CH: How did you first conceive of your collection, Dream Vacation? How were you drawn to the haibun form for this work?

CS: Dream Vacation took a long time to write, and that is because, as I have said, I usually write in shorter formats. My time at the Millay Colony helped me to write poems as a longer work. I actually printed out all the poems and arranged them on the wall, then I found some pink butcher paper and literally mapped out the poems into a structure. At times it felt forced for me to write a full-length collection, but I don’t feel that way about the finished book. Now, it feels solid.

CH: Dream Vacation was a finalist for the 2015 TS Book Prize from Tarpaulin Sky, part of whose tag line is “Lovely Monstrous Hybrid Texts, Amen.” When did you first become interested in hybrid forms? As a poet, what do hybrid forms of poetry deliver that non-hybrid forms lack?

CS: For me, hybrid forms, particularly the haibun, allow me to write more closely to the way I think. We spend our days in prose: we make coffee, go to work, do the dishes, etc. But there are also small moments of beauty that open to us throughout the day, and I experience those moments in verse. Neither has more value than the other, hence, why I write in both prose and verse.

CH: We met in Hoa Nguyen’s workshop here in Austin, an incredibly rich environment. In what other ways have you nurtured yourself as a writer since finishing your MFA?

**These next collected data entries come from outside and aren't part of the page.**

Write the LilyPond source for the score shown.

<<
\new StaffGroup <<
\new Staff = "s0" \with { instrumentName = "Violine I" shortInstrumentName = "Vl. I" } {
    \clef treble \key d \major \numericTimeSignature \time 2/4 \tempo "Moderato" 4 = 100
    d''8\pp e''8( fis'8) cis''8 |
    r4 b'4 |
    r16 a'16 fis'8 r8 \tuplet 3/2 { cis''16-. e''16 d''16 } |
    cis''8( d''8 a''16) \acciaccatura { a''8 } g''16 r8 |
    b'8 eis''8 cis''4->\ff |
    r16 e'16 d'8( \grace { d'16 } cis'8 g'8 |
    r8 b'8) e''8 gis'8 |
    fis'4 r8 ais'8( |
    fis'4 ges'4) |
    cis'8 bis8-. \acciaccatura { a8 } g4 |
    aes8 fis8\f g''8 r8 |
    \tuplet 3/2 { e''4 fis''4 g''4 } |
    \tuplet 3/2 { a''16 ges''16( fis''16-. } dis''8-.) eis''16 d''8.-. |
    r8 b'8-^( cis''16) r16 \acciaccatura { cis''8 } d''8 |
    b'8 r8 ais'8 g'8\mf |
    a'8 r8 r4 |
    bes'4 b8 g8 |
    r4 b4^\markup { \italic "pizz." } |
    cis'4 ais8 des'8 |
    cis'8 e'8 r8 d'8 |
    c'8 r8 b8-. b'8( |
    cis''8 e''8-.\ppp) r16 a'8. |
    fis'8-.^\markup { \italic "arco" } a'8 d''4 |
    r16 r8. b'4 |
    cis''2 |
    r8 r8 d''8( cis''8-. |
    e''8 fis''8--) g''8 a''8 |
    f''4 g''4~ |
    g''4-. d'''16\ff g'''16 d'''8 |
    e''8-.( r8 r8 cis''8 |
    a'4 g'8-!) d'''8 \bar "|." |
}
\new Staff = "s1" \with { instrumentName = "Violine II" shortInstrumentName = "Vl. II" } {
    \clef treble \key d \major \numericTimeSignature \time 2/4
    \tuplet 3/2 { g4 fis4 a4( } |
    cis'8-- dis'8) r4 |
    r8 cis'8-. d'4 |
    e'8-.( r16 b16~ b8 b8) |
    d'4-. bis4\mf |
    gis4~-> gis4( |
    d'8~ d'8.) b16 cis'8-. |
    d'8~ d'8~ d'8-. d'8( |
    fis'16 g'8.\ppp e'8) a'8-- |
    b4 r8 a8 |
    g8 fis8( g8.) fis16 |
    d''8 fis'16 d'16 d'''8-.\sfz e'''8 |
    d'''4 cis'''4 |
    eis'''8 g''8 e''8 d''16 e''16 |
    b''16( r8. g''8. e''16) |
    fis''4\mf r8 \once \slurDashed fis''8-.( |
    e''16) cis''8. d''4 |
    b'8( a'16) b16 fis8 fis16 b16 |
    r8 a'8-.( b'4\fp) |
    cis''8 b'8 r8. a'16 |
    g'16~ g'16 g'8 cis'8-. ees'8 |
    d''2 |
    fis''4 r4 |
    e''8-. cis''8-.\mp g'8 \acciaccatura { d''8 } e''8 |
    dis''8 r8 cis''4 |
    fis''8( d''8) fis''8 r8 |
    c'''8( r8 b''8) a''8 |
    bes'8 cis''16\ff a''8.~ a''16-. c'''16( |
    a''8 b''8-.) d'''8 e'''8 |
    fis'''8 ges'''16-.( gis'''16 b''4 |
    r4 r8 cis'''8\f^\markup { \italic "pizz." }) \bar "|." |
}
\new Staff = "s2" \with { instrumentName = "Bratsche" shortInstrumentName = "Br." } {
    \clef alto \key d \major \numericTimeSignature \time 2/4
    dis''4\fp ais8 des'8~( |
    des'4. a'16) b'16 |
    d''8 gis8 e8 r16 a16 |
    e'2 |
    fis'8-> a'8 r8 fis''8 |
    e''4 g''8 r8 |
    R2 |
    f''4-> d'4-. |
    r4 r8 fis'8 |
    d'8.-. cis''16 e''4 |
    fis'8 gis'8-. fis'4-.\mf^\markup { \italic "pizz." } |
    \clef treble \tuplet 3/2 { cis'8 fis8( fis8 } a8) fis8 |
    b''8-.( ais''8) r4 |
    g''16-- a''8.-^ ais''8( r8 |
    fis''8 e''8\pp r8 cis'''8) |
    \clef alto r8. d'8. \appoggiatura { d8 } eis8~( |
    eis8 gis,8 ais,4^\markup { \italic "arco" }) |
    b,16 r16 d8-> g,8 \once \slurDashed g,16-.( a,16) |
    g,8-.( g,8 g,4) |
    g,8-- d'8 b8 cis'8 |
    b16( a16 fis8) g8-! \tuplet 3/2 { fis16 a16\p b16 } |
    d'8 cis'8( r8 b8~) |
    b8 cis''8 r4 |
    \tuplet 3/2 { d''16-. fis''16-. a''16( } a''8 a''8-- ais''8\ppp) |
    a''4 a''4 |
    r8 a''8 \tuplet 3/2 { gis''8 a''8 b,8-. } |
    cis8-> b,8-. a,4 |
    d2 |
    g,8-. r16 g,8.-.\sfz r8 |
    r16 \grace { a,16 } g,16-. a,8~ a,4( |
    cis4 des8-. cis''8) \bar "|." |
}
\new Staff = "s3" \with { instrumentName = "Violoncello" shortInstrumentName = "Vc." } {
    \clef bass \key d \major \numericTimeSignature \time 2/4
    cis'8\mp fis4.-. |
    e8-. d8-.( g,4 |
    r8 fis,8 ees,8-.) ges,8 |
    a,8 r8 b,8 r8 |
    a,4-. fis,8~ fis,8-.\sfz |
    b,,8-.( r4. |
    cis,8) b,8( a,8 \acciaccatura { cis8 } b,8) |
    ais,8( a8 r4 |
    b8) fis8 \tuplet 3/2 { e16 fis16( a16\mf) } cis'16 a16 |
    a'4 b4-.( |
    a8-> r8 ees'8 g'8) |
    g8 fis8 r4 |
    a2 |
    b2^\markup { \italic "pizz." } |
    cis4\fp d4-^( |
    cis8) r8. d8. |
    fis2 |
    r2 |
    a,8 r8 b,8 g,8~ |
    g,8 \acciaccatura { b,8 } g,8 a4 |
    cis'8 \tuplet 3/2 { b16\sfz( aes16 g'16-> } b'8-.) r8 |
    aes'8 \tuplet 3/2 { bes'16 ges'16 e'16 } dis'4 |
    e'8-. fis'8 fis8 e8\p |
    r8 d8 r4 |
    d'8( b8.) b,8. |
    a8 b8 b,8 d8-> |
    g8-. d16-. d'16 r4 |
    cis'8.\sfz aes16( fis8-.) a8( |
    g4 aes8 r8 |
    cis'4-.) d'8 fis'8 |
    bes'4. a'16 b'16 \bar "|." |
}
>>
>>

CS: In Kalamazoo, I was nurtured by such a rich community of writers. I was nervous about finding and meeting other writers in Austin outside of the university. At some point, probably as AWP, I picked up some beautiful chapbooks from Effing Press and shortly before moving, I saw that they were based in Austin so I emailed the editor, Scott Pierce. Right away, he asked me to give a reading with some other poets at 12th Street Books. There I met poets Hoa Nguyen, Dale Smith, the artist Philip Trussel, and later Farid Matuk, Susan Briante and Kyle Schlesinger, all of whom very much influenced have influenced my work. When many of those writers left Austin, I started a reading series, Fun Party, with Dan Boehl and I published an art and poetry publication called Headlamp as a way to keep myself connected to the writing community.

CH: What role does poetry take in your work as a teacher? Is it something your students resist? Embrace?

CS: Honestly, I think my students like poetry because they know I love poetry so much. I teach wonderfully open-minded and open-hearted teenagers, and when I am passionate about a text, they are excited about it too

CH: Who are some of your favorite poets? What’s the most recent book of poetry you’ve read?

CS: Favorite poets: Frank O’Hara, Brenda Coultas, Mary Ruefle, Frank Stanford, Jack Spicer, Kate Greenstreet, Alice Notley, James Schuyler and all of my friends. I often wonder how I have come to know so many amazing writers. I recently read two books: Night Sky with Exit Wounds by Ocean Vuong and The Market Wonders by Susan Briante, both books I admire.